*Task material:*
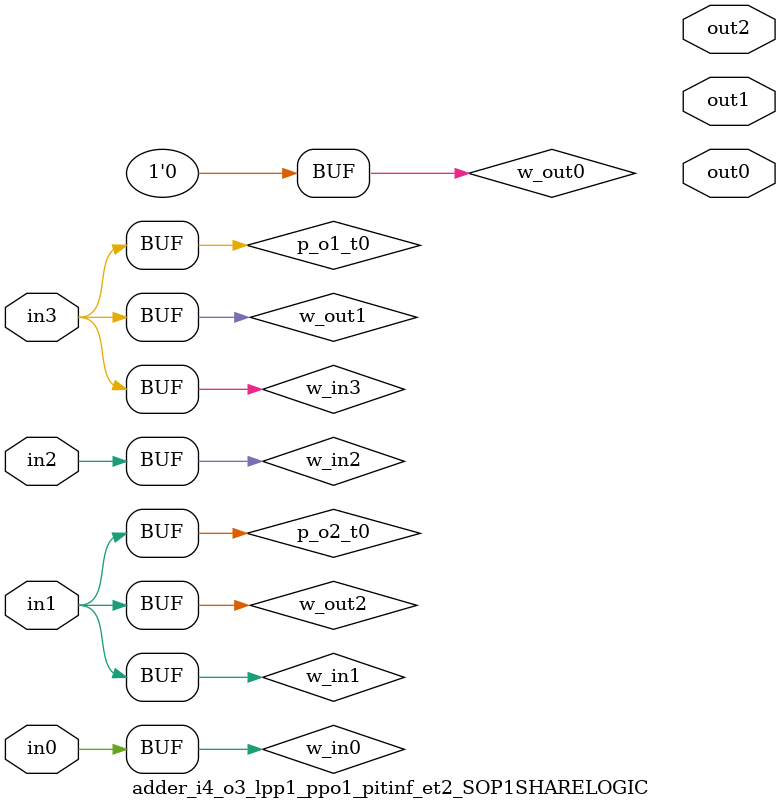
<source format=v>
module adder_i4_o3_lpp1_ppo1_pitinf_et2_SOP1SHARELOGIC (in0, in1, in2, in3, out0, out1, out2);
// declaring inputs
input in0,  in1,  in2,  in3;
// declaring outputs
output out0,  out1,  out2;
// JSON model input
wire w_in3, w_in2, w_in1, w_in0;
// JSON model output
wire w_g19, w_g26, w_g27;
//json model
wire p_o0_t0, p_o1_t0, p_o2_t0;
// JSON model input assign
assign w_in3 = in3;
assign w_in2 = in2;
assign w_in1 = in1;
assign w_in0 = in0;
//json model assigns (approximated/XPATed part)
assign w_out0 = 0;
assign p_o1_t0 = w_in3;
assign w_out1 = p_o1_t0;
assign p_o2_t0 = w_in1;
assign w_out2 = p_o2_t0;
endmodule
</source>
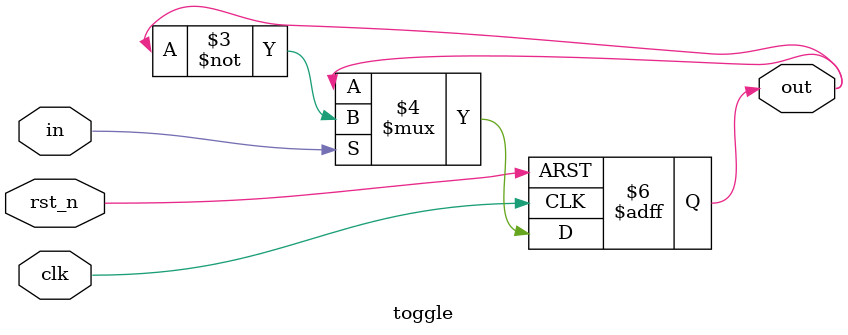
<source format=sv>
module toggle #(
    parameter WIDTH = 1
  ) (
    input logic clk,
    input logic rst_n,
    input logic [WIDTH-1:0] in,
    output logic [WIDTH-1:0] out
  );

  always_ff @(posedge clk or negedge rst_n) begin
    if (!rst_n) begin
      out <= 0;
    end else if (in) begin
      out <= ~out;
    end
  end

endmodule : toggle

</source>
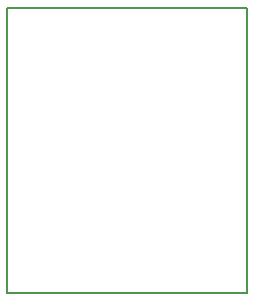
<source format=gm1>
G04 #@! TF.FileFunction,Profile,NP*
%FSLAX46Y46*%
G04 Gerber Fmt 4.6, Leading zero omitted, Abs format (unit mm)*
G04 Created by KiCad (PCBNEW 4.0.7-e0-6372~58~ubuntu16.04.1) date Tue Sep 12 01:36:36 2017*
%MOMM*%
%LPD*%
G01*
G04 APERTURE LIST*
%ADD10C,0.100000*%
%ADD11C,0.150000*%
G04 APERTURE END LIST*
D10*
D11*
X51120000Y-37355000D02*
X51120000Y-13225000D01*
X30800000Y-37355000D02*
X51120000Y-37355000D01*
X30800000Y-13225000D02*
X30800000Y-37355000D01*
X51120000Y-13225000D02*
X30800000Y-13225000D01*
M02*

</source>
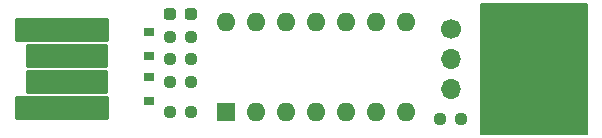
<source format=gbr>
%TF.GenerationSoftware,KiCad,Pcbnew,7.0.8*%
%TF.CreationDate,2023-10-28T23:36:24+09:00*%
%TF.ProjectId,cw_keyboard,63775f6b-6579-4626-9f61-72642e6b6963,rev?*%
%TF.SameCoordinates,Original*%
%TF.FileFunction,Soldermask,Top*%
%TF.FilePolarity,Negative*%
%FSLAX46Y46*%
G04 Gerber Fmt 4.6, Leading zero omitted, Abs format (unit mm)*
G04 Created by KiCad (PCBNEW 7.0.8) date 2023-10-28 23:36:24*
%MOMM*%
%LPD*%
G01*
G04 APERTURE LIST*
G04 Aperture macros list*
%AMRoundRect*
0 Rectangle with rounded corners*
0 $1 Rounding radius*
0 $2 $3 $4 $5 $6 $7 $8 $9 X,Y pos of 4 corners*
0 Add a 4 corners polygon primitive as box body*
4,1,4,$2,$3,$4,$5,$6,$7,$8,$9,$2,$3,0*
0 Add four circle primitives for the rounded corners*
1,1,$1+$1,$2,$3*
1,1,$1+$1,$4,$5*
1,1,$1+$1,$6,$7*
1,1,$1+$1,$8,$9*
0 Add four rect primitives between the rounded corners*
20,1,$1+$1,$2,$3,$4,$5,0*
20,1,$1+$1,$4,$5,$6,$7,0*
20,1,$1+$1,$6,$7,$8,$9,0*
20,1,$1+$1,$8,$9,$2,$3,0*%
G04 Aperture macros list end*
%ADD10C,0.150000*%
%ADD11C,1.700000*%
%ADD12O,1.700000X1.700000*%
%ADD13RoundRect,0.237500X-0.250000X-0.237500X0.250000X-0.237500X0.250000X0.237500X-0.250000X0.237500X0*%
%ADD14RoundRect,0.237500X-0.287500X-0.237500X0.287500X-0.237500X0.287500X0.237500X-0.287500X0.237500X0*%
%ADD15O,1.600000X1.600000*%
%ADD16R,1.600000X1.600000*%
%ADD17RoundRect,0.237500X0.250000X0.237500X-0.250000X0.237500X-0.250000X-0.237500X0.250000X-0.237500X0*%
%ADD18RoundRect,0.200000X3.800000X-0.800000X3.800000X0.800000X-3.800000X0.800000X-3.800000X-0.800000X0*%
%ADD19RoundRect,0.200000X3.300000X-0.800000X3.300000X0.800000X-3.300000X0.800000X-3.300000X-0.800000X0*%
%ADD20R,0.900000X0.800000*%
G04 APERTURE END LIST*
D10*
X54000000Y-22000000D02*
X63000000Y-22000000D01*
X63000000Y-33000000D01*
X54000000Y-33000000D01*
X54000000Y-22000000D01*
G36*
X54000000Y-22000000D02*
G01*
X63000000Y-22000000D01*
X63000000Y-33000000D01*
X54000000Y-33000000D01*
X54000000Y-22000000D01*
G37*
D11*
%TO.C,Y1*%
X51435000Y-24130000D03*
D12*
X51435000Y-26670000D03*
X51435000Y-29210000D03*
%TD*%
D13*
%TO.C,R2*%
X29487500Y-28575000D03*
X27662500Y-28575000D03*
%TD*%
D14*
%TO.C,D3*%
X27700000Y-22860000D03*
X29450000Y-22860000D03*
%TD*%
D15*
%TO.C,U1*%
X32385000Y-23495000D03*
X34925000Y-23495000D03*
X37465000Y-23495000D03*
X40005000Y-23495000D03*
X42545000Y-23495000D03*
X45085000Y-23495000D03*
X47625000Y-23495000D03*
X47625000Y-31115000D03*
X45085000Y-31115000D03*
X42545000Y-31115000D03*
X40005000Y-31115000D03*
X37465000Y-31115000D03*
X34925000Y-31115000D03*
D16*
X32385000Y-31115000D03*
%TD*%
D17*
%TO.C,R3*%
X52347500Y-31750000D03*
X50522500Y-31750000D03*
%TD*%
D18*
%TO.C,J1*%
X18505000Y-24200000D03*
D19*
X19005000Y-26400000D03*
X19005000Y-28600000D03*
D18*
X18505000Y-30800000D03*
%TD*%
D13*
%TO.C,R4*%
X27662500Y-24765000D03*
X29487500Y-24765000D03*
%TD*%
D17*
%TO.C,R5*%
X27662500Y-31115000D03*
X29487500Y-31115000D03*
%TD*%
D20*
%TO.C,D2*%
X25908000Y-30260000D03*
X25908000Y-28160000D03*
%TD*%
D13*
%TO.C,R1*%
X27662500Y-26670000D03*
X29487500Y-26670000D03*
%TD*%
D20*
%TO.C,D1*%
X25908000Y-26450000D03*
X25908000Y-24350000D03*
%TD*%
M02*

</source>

*How to complete this task:* Show the lines above with "WIDTH".

*Output of the task:*
    parameter WIDTH = 1
    input logic [WIDTH-1:0] in,
    output logic [WIDTH-1:0] out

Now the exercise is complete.